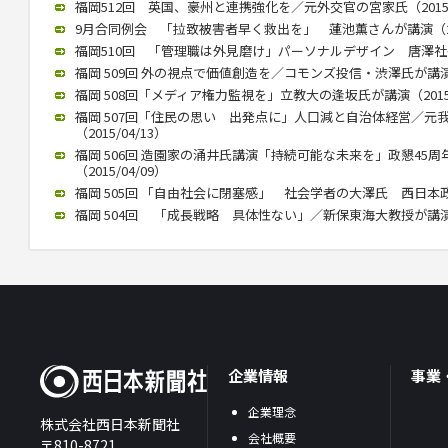
福岡512回 英国、豪州と連携強化を／元外交官の宮家氏（2015/1
9月合同例会 「拉致被害者早く救出を」 蓮池薫さんが講演（2015
福岡510回 「管理職は外見磨け」パーソナルデザイン 唐澤社長講演
福岡 509回 外の視点で価値創造を／コモンズ投信・渋澤氏が講演（2
福岡 508回「メディア権力監視を」立教大の逢坂氏が講演（2015/
福岡 507回「住民の思い 出発点に」人口減と自治体経営／元
（2015/04/13）
福岡 506回 造園家の涌井氏講演「持続可能な未来を」政懇45
（2015/04/09）
福岡 505回 「自由社会に閉塞感」 社会学者の大澤氏 西日本政懇で
福岡 504回 「成長戦略 具体性ない」／新保東海大教授が講演（20
企業情報
事業
企業理念
株式会社西日本新聞社
会社概要
〒810-8721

· · · · · · ·

**Job:** Could the data above be copied out exactly, with no pictures kept?

**Task result:**
福岡512回 英国、豪州と連携強化を／元外交官の宮家氏（2015/1
9月合同例会 「拉致被害者早く救出を」 蓮池薫さんが講演（2015
福岡510回 「管理職は外見磨け」パーソナルデザイン 唐澤社長講演
福岡 509回 外の視点で価値創造を／コモンズ投信・渋澤氏が講演（2
福岡 508回「メディア権力監視を」立教大の逢坂氏が講演（2015/
福岡 507回「住民の思い 出発点に」人口減と自治体経営／元
（2015/04/13）
福岡 506回 造園家の涌井氏講演「持続可能な未来を」政懇45
（2015/04/09）
福岡 505回 「自由社会に閉塞感」 社会学者の大澤氏 西日本政懇で
福岡 504回 「成長戦略 具体性ない」／新保東海大教授が講演（20
企業情報
事業
企業理念
株式会社西日本新聞社
会社概要
〒810-8721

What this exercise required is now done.